SINGAPORE, Feb 6 (Reuters) - Treasuries headed for their best week since November on Friday, as soft jobs figures and a meltdown in equity markets drove a flight to safety and ramped up bets on U.S. interest rate cuts.
Investors are selling anything they think is at risk of being replaced by artificial intelligence, wiping $1 trillion off the value of U.S. software stocks in a week.
Markets took a jump in layoffs and lacklustre hiring in overnight data as a warning AI was coming for the job market.
Benchmark 10-year yields US10YT=RR fell almost seven basis points in New York and dropped further in Tokyo trade, before steadying around 4.19%, down about five bps on the week.
The two-year yield US2YT=RR, which typically reflects near-term rate expectations, slid to a four-month low of 3.4260% on Friday, for a 15 bp drop in two weeks.

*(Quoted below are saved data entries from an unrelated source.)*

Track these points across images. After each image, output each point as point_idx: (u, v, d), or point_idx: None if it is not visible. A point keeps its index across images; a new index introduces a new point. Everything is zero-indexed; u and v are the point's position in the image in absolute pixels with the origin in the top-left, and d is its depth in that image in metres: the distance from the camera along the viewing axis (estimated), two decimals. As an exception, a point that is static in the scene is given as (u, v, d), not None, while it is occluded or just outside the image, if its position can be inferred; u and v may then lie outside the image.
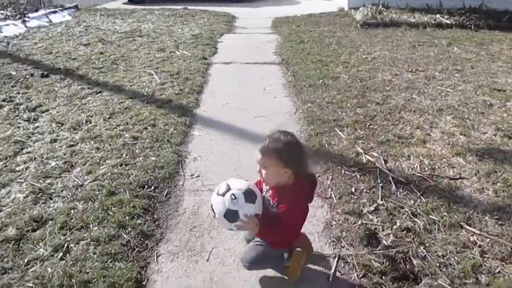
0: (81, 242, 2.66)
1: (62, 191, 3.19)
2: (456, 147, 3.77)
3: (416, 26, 9.08)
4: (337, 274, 2.43)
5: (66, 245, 2.63)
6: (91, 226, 2.80)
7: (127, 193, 3.14)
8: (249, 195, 2.11)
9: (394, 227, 2.77)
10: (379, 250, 2.56)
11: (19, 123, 4.33)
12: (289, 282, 2.36)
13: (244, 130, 4.27)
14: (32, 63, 6.34)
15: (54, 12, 10.95)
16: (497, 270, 2.40)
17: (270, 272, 2.40)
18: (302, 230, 2.73)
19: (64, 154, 3.70)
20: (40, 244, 2.65)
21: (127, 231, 2.76)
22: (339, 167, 3.50)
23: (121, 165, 3.54)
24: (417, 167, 3.48)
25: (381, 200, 3.05)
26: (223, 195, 2.11)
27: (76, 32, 8.65)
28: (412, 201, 3.04)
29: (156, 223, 2.90)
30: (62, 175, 3.41)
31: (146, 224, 2.86)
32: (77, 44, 7.59)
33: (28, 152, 3.75)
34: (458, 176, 3.35)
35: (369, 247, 2.59)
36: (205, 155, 3.79)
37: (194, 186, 3.32)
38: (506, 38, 8.13)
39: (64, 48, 7.27)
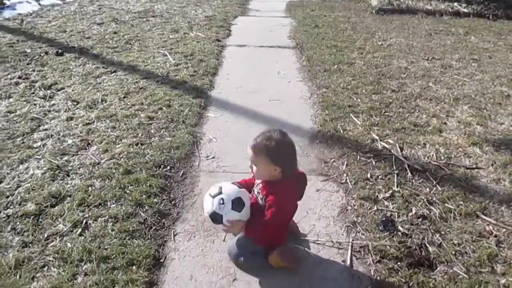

Expectations for a rate cut in June are running at 80%, up from less than 60% a day ago, according to CME's FedWatch tool.
"I would say there is a plethora of half-decent evidence that a lot of the hiring slowdown has been in industries that feel threatened by AI," said Andrew Lilley, chief rates strategist at Barrenjoey, Sydney.
"We've seen a little wobbliness in the last 48 hours in the U.S. Treasury market as a consequence, because there's a chance that the U.S. might restart a rate-cutting cycle."
Focus is on next week's delayed January nonfarm payrolls data, for a broader read on the job market.
"AI is impacting entry-level college graduates... So unemployment rates are just going up because the first job you can cannibalise is entry-level, and then it goes up... there is that underlying fear that it could be more than people expect," said Prashant Bhayani, chief investment officer for Asia at BNP Paribas Wealth Management.